しっかし、もったいねえなあ。たんじょうのしまっていえば、
映画の予約券についてるオーロラチケットがあれば行ける場所だから、
レッドさんも行こうと思えば行けたはずなのに。
レッドさん回収しなかったんだ、デオキシス。ミュウツーといいフリーザーといい、
伝説ポケモンに興味なかったりするんだろうか、あの人。
まあバトルフロンティアでは出場できないからもっぱら観賞用か秘伝要員になるのは目に見えてるけどさ。

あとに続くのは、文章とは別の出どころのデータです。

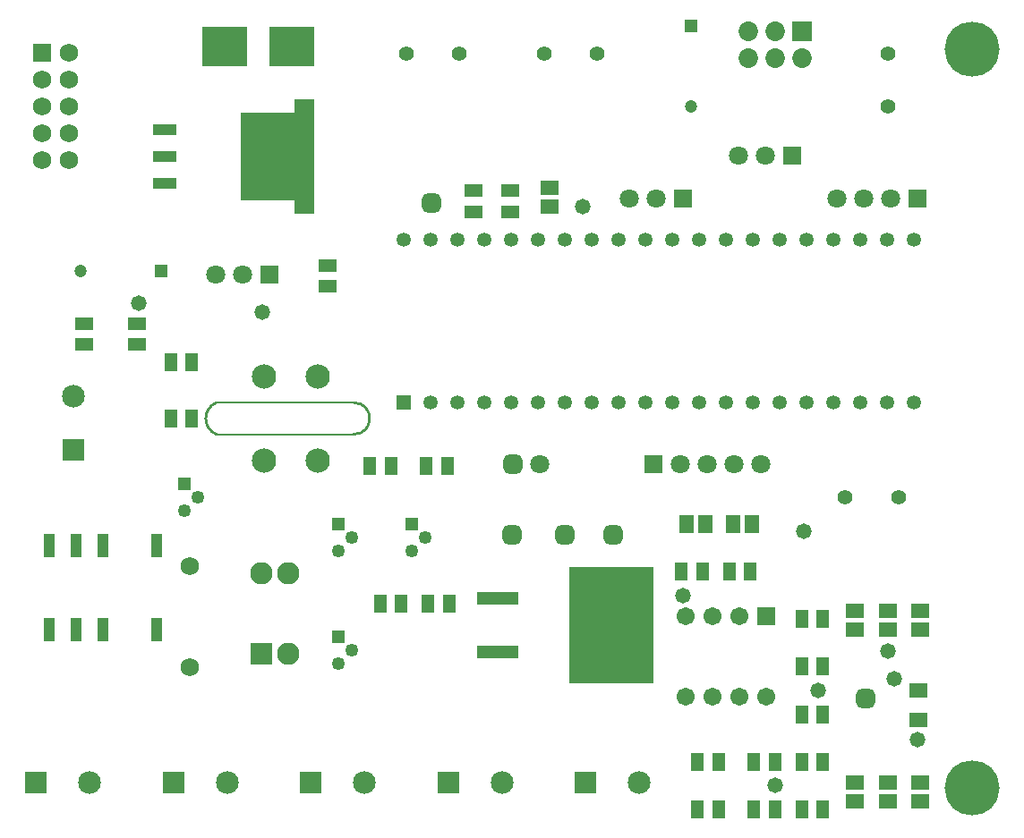
<source format=gbr>
%TF.GenerationSoftware,Altium Limited,Altium Designer,24.3.1 (35)*%
G04 Layer_Color=8388736*
%FSLAX45Y45*%
%MOMM*%
%TF.SameCoordinates,77145657-7363-482A-8684-523018AF0833*%
%TF.FilePolarity,Negative*%
%TF.FileFunction,Soldermask,Top*%
%TF.Part,Single*%
G01*
G75*
%TA.AperFunction,SMDPad,CuDef*%
%ADD17R,1.00000X2.20000*%
%ADD18C,6.29100*%
%ADD19R,2.16000X1.07000*%
%ADD20R,4.24000X3.81000*%
%TA.AperFunction,ComponentPad*%
%ADD34R,1.20000X1.20000*%
%ADD35C,1.20000*%
%ADD39C,1.35000*%
%ADD40R,1.35000X1.35000*%
%ADD42R,1.20000X1.20000*%
%TA.AperFunction,NonConductor*%
%ADD46C,0.20000*%
%ADD49C,0.25400*%
%TA.AperFunction,SMDPad,CuDef*%
%ADD53R,1.67320X1.36320*%
%ADD54R,1.15320X1.65320*%
%ADD55R,1.70320X1.45320*%
%ADD56R,1.65320X1.15320*%
%ADD57R,8.08320X11.04320*%
%ADD58R,3.98320X1.26320*%
%ADD59R,1.36320X1.67320*%
%TA.AperFunction,ViaPad*%
%ADD60C,5.20320*%
%TA.AperFunction,ComponentPad*%
%ADD61R,1.70320X1.70320*%
%ADD62C,1.70320*%
G04:AMPARAMS|DCode=63|XSize=1.8032mm|YSize=1.8032mm|CornerRadius=0.5016mm|HoleSize=0mm|Usage=FLASHONLY|Rotation=0.000|XOffset=0mm|YOffset=0mm|HoleType=Round|Shape=RoundedRectangle|*
%AMROUNDEDRECTD63*
21,1,1.80320,0.80000,0,0,0.0*
21,1,0.80000,1.80320,0,0,0.0*
1,1,1.00320,0.40000,-0.40000*
1,1,1.00320,-0.40000,-0.40000*
1,1,1.00320,-0.40000,0.40000*
1,1,1.00320,0.40000,0.40000*
%
%ADD63ROUNDEDRECTD63*%
%ADD64R,2.15320X2.15320*%
%ADD65C,2.15320*%
%ADD66C,1.75320*%
%ADD67C,1.25320*%
%ADD68R,1.25320X1.25320*%
%ADD69R,2.10820X2.10820*%
%ADD70C,2.10820*%
%ADD71R,2.15320X2.15320*%
%ADD72C,1.80320*%
%ADD73R,1.80320X1.80320*%
%ADD74C,2.30320*%
%ADD75C,1.40320*%
%ADD76R,1.75320X1.75320*%
%ADD77C,1.85320*%
%ADD78R,1.85320X1.85320*%
%TA.AperFunction,ViaPad*%
%ADD79C,1.47320*%
G36*
X3077908Y6040000D02*
X2886908D01*
Y6163500D01*
X2378908D01*
Y6996500D01*
X2886908D01*
Y7120000D01*
X3077908D01*
Y6040000D01*
D02*
G37*
D17*
X1584998Y2900002D02*
D03*
X1076998D02*
D03*
X822998D02*
D03*
X568998D02*
D03*
Y2099999D02*
D03*
X822998D02*
D03*
X1076998D02*
D03*
X1584998D02*
D03*
D18*
X2728410Y6580000D02*
D03*
D19*
X1660909Y6326000D02*
D03*
Y6580000D02*
D03*
Y6834000D02*
D03*
D20*
X2865910Y7617290D02*
D03*
X2228909D02*
D03*
D34*
X1631303Y5500002D02*
D03*
D35*
X868698D02*
D03*
X6642453Y7051312D02*
D03*
D39*
X3917999Y5793052D02*
D03*
X4171999D02*
D03*
X4425999D02*
D03*
X4679999D02*
D03*
X4933999D02*
D03*
X5187999D02*
D03*
X5441999D02*
D03*
X5695999D02*
D03*
X5949999D02*
D03*
X6203999D02*
D03*
X6457999D02*
D03*
X6711999D02*
D03*
X6965999D02*
D03*
X7219999D02*
D03*
X7473999D02*
D03*
X7727999D02*
D03*
X7981999D02*
D03*
X8235999D02*
D03*
X8489999D02*
D03*
X8743999D02*
D03*
Y4250002D02*
D03*
X8489999D02*
D03*
X8235999D02*
D03*
X7981999D02*
D03*
X7727999D02*
D03*
X7473999D02*
D03*
X7219999D02*
D03*
X6965999D02*
D03*
X6711999D02*
D03*
X6457999D02*
D03*
X6203999D02*
D03*
X5949999D02*
D03*
X5695999D02*
D03*
X5441999D02*
D03*
X5187999D02*
D03*
X4933999D02*
D03*
X4679999D02*
D03*
X4425999D02*
D03*
X4171999D02*
D03*
D40*
X3917999D02*
D03*
D42*
X6642453Y7813911D02*
D03*
D46*
X2150001Y3950003D02*
X3449998D01*
X2150001Y4250002D02*
X3449998D01*
D49*
X3450000Y3950000D02*
G03*
X3450000Y4250000I0J150000D01*
G01*
X2150000Y4250000D02*
G03*
X2150000Y3950000I62500J-150000D01*
G01*
D53*
X8501830Y479499D02*
D03*
Y654500D02*
D03*
X8188673Y479499D02*
D03*
Y654500D02*
D03*
Y2277499D02*
D03*
Y2102498D02*
D03*
X8501830Y2277499D02*
D03*
Y2102498D02*
D03*
X8809708Y2277499D02*
D03*
Y2102498D02*
D03*
Y479499D02*
D03*
Y654500D02*
D03*
X5300414Y6104715D02*
D03*
Y6279716D02*
D03*
D54*
X6700000Y849999D02*
D03*
X6899999D02*
D03*
X7432500D02*
D03*
X7232500D02*
D03*
X7688674D02*
D03*
X7888674D02*
D03*
Y1750002D02*
D03*
X7688674D02*
D03*
Y1299980D02*
D03*
X7888674D02*
D03*
X7688674Y2199998D02*
D03*
X7888674D02*
D03*
Y400002D02*
D03*
X7688674D02*
D03*
X6899999D02*
D03*
X6700000D02*
D03*
X7232500D02*
D03*
X7432500D02*
D03*
X6999999Y2650000D02*
D03*
X7199999D02*
D03*
X6550002D02*
D03*
X6750002D02*
D03*
X3900000Y2350001D02*
D03*
X3700000D02*
D03*
X4350002D02*
D03*
X4150002D02*
D03*
X1917500Y4099593D02*
D03*
X1717500D02*
D03*
X1917500Y4634502D02*
D03*
X1717500D02*
D03*
X3800000Y3649998D02*
D03*
X3600001D02*
D03*
X4134163D02*
D03*
X4334162D02*
D03*
D55*
X8788677Y1524998D02*
D03*
Y1249998D02*
D03*
D56*
X4933338Y6256414D02*
D03*
Y6056414D02*
D03*
X4583336Y6256414D02*
D03*
Y6056414D02*
D03*
X900001Y4799998D02*
D03*
Y4999998D02*
D03*
X1399797Y5000003D02*
D03*
Y4799998D02*
D03*
X3200001Y5549999D02*
D03*
Y5350000D02*
D03*
D57*
X5888937Y2142213D02*
D03*
D58*
X4813938Y1888213D02*
D03*
Y2396213D02*
D03*
D59*
X6773299Y3100002D02*
D03*
X6598303D02*
D03*
X7212912D02*
D03*
X7037911D02*
D03*
D60*
X9300000Y600000D02*
D03*
Y7600000D02*
D03*
D61*
X7348502Y2231002D02*
D03*
D62*
X7094502D02*
D03*
X6840502D02*
D03*
X6586502D02*
D03*
X7348502Y1469002D02*
D03*
X7094502D02*
D03*
X6840502D02*
D03*
X6586502D02*
D03*
D63*
X8288673Y1450002D02*
D03*
X4950001Y3000002D02*
D03*
X4952337Y3669500D02*
D03*
X5450000Y3000002D02*
D03*
X5900001D02*
D03*
X4183337Y6138914D02*
D03*
D64*
X3041998Y649999D02*
D03*
X441998D02*
D03*
X1750002D02*
D03*
X4342001D02*
D03*
X5641998D02*
D03*
D65*
X3549998D02*
D03*
X949998D02*
D03*
X2258002D02*
D03*
X4850001D02*
D03*
X800001Y4308000D02*
D03*
X6149998Y649999D02*
D03*
D66*
X1899999Y2700002D02*
D03*
Y1745999D02*
D03*
X500002Y7304001D02*
D03*
Y7050001D02*
D03*
Y6796001D02*
D03*
Y6542001D02*
D03*
X754002Y7558001D02*
D03*
Y7304001D02*
D03*
Y7050001D02*
D03*
Y6796001D02*
D03*
Y6542001D02*
D03*
D67*
X3300001Y1778841D02*
D03*
X3427001Y1905841D02*
D03*
X1850002Y3222999D02*
D03*
X1977002Y3349999D02*
D03*
X4000000Y2846002D02*
D03*
X4127000Y2973002D02*
D03*
X3300001Y2850000D02*
D03*
X3427001Y2977000D02*
D03*
D68*
X3300001Y2032841D02*
D03*
X1850002Y3476999D02*
D03*
X4000000Y3100002D02*
D03*
X3300001Y3104000D02*
D03*
D69*
X2573002Y1869001D02*
D03*
D70*
X2827002D02*
D03*
Y2631001D02*
D03*
X2573002D02*
D03*
D71*
X800001Y3800000D02*
D03*
D72*
X2140562Y5458498D02*
D03*
X2394562D02*
D03*
X8529450Y6178416D02*
D03*
X8275450D02*
D03*
X8021450D02*
D03*
X5206337Y3669500D02*
D03*
X6790855D02*
D03*
X6536855D02*
D03*
X7044855D02*
D03*
X7298855D02*
D03*
X6058294Y6178416D02*
D03*
X6312294D02*
D03*
X7086598Y6588788D02*
D03*
X7340598D02*
D03*
D73*
X2648562Y5458498D02*
D03*
X8783450Y6178416D02*
D03*
X6282855Y3669500D02*
D03*
X6566294Y6178416D02*
D03*
X7594598Y6588788D02*
D03*
D74*
X3107998Y4499999D02*
D03*
Y3700000D02*
D03*
X2599998D02*
D03*
Y4499999D02*
D03*
D75*
X8600001Y3349999D02*
D03*
X8100002D02*
D03*
X4450002Y7550000D02*
D03*
X3950003D02*
D03*
X5250000D02*
D03*
X5749999D02*
D03*
X8500001Y7050001D02*
D03*
Y7550000D02*
D03*
D76*
X500002Y7558001D02*
D03*
D77*
X7179338Y7511911D02*
D03*
X7433338D02*
D03*
X7179338Y7765911D02*
D03*
X7433338D02*
D03*
X7687338Y7511911D02*
D03*
D78*
Y7765911D02*
D03*
D79*
X8500000Y1900000D02*
D03*
X7710000Y3028780D02*
D03*
X7839540Y1527640D02*
D03*
X8563440Y1632258D02*
D03*
X6567000Y2426800D02*
D03*
X7432500Y625300D02*
D03*
X1417181Y5189081D02*
D03*
X5614500Y6104715D02*
D03*
X8784420Y1062820D02*
D03*
X2581740Y5103960D02*
D03*
%TF.MD5,9a5b95fc28ef393f66a865a369e78ced*%
M02*

</source>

「はじめはこの島の先にある海溝に、レアアースがあるということで、
 タマムシ大学の研究チームが調査にむかうことになったのがきっかけなんだ。
 海溝と陸続きになっている無人島であるこの島の地中にも可能性があるということで、
発掘調査が行われたんだよ。その先でデオキシスの波長と同じ石を見つけたものだから、
 大騒ぎになったんだ。今はデオキシスの誕生のメカニズムを研究するために開発は延期になっているんだよ」


元ネタになってる島でもレアアースが見つかったとかどうとか大騒ぎになってた気がするなあ。
やっぱりオレの世界と似てるところはあるんだなあと思いつつ、ロンド博士がちょっと疲れた様子でため息をつくのが気になった。
デオキシスの研究家としては新しいデータが得られるってわくわくするもんじゃないのかな、と
思いつつ不思議そうに見ていると、オレの視線に気付いたのかロンド博士は苦笑いした。


「環境と開発を両立するのはいつの時代も難しいものだ。
レアアースの海底発掘は続いているんだが、泥からの採集技術は開発中でね、
あの石さえ見つからなければと睨まれることも多々あるんだよ。
陸上から採取する方がはるかに楽だからね」

「大変なんですね」

「ああ、すまない。君達にはちょっと早かったかな。
 ゴールド君たちはしっかりしているようだから、ついつい大人の話をしてしまったね。
  難しくてつまらないといつもトオイに怒られているんだが、はは」

「トオイくんでしたっけ、たまには遊んであげてくださいね。さみしいと思うし」

「そうだな。ユウコ君にはいつも怒られているよ。
 トオイのことは亡くなった家内に任せきりにしていた部分もあるから、
 いまいちあの子のことを分かってあげられていないのかもしれない。
 難しいものだね」


ロンド博士は寂しそうに笑った。


「時間をとらせてすまなかったね。このポケモンたちは責任を持って私たちが引き取ることにするよ。
 ゴールド君もクリス君もせっかくバトルフロンティアにきたんだから、思いっきり楽しんでくれたまえ。
 それではね。また会う時が来ることを願っているよ」


そういってロンド博士はオレ達を見送ってくれた。


「ロンド博士って優しいけど不器用な人なのね」

「大人って大変なんだな」

「ホントにね。トオイ君とロンド博士、仲良くできるといいんだけど」

「こればっかりはオイラたちじゃどうしようもないだろ、クリス。
 逢ったばっかりなのに、トオイはあのお姉さんじゃなくてロンド博士に
追いかけてきてほしかったんじゃないかなあ、とか言えねえよ。
あの人ユウコさんって人に結構トオイのこと相談してるっぽいしな。
相談する相手がちげーだろ。ちょーっと言葉が足りないよな、あの人たち」

「そうよねえ。でも、ここってバトルフロンティアでしょう?
トオイ君ってポケモンが苦手なのにどうしてお父さんについてきたのかしら。
やっぱりお父さんと離れるのが嫌なんじゃない?だったら素直になれないだけよ、きっと」

「そういやそうだな」


トモダチと会うのを禁じる父親に反発するトオイにちょっと違和感を覚えながら、
オレたちは復旧したとアナウンスが流れているバトルタワーのエレベータに乗り込んだ。